Believe me when I say, you are doing these paxs a huge favor!


----------



## tohunt4me (Nov 23, 2015)

Uber's Guber said:


> Picked up 2 drunk females the other night -- the "experienced" Uber pax was explaining to the "inexperienced" Uber pax that she needed to download the Uber app because Uber was better than calling a cab, and because "Uber already rolls the tip into the fare that is charged to the passenger."


Too Bad
UBER
WONT ROLL THE COMPENSATION TO DRIVERS !

Gas goes UP^^^ every day !

" LOWER RATES MEAN MORE MONEY "!

" NO NEED TO TIP " !


----------



## Wonkytonk (Jan 28, 2018)

Uber's Guber said:


> Every time. I told her drivers preferred cash tips. She became all concerned and exclaimed "but if you have cash in your car somebody is going rob you!!"

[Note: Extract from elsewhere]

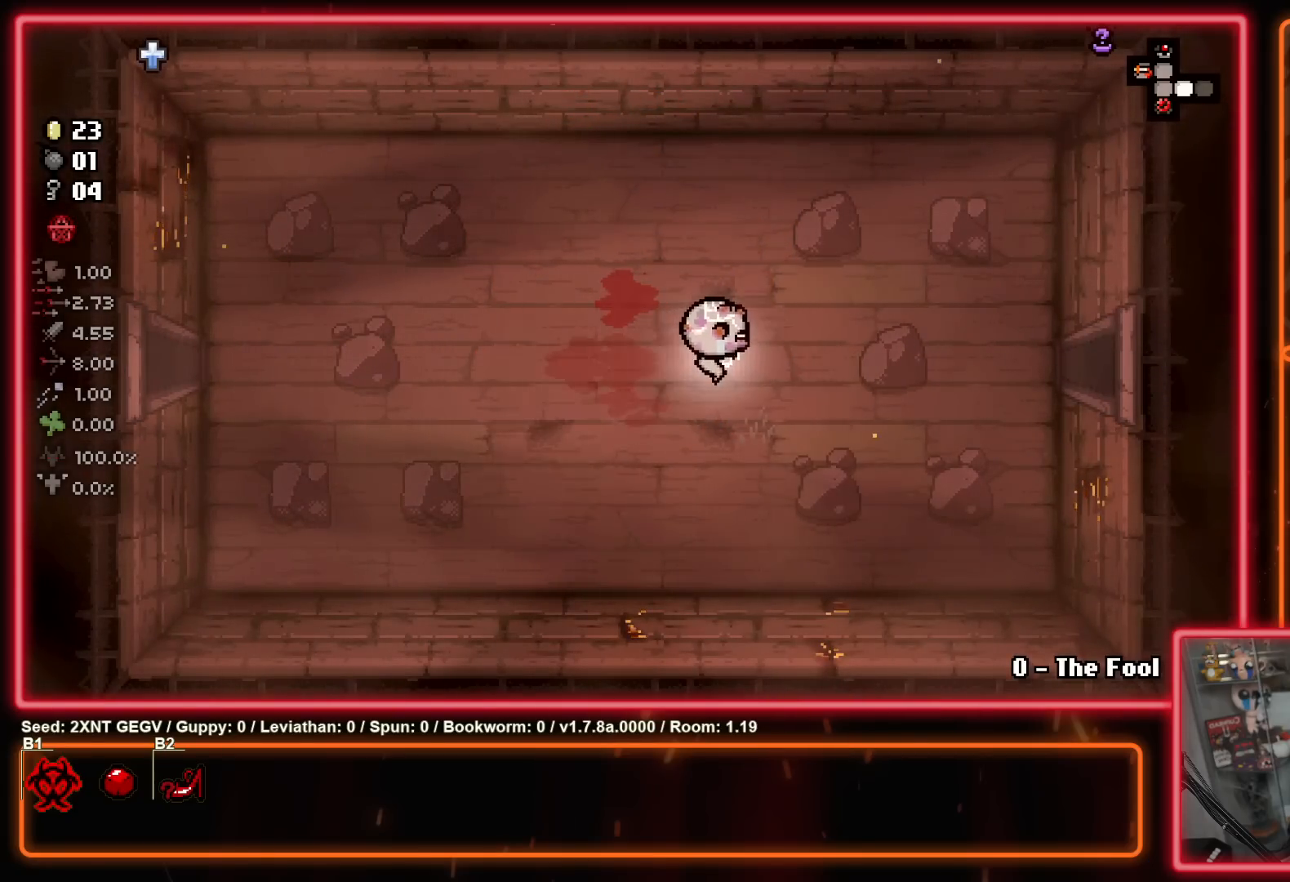
{"buttons": [], "left_stick": "right", "right_stick": "center", "events": []}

Her concern for you well being is most touching.


----------



## Stevie The magic Unicorn (Apr 3, 2018)

Uber's Guber said:


> Every time. I told her drivers preferred cash tips. She became all concerned and exclaimed "but if you have cash in your car somebody is going rob you!!"


Nah they will try to rob them anyway and then kill them when they only hand over $2.

$50 in cash can save your life...


----------



## Uber's Guber (Oct 22, 2017)

Stevie The magic Unicorn said:


> $50 in cash can save your life...


No problem! I can earn that driving one week for Uber!


----------